First draw a picture (see attached).
You want to find the diagonal of the cube, length AB.
The right triangle formed is trianagle ABD.
AD = 10m
DB will be the hypotenuse of triangle BCD.
[tex](BC)^2 + (CD)^2 = (DB)^2 \\
(10)^2 + (10)^2 = (DB)^2 \\
DB = \sqrt{200}= 10 \sqrt{2} [/tex].
If we know the length of AD and DB, we can find AB.
[tex](AD)^2+(BC)^2 = (AB)^2 \\
(10)^2 + (10 \sqrt{2})^2 = (AB)^2 \\
AB = \sqrt{300} = 10 \sqrt{3} [/tex]
In fact, the diagonal of any cube is √3 times the side length of the cube.
Let s be the side length (as in AD or CD in the attached) and
h be the hypotenuse of the base, (DB in the attached) and
d be the diagonal of the cube (AB in the attached).

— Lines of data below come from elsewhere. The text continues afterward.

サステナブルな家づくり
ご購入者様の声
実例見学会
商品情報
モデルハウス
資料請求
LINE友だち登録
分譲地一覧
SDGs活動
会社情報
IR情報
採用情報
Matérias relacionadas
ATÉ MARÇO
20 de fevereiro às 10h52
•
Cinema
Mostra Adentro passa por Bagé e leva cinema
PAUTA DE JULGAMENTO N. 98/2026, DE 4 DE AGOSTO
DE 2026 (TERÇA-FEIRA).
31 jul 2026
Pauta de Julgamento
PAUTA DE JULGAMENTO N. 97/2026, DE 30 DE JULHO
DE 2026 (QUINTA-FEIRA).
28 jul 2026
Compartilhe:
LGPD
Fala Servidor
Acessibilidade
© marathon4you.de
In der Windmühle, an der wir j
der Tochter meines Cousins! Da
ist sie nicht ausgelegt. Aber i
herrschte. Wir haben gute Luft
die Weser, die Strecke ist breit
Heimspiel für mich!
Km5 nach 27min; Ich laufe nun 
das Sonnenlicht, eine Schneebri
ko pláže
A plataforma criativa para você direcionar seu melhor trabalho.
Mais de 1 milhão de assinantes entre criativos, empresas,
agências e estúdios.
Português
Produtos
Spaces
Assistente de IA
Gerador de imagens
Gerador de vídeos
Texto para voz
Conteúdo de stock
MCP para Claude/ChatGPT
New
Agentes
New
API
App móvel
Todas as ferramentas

The hypotenuse of the base will be:[tex]s^2+s^2 = h^2 \\
[/tex].
The cube's diagonal will be:
[tex]h^2+s^2 = d^2[/tex].
Substituting [tex]s^2+s^2[/tex] as [tex]h^2[/tex], you have
[tex]s^2+s^2+s^2 = d^2 \\
3s^2 = d^2 \\
d = \sqrt{3s^2} = s\sqrt{3}[/tex]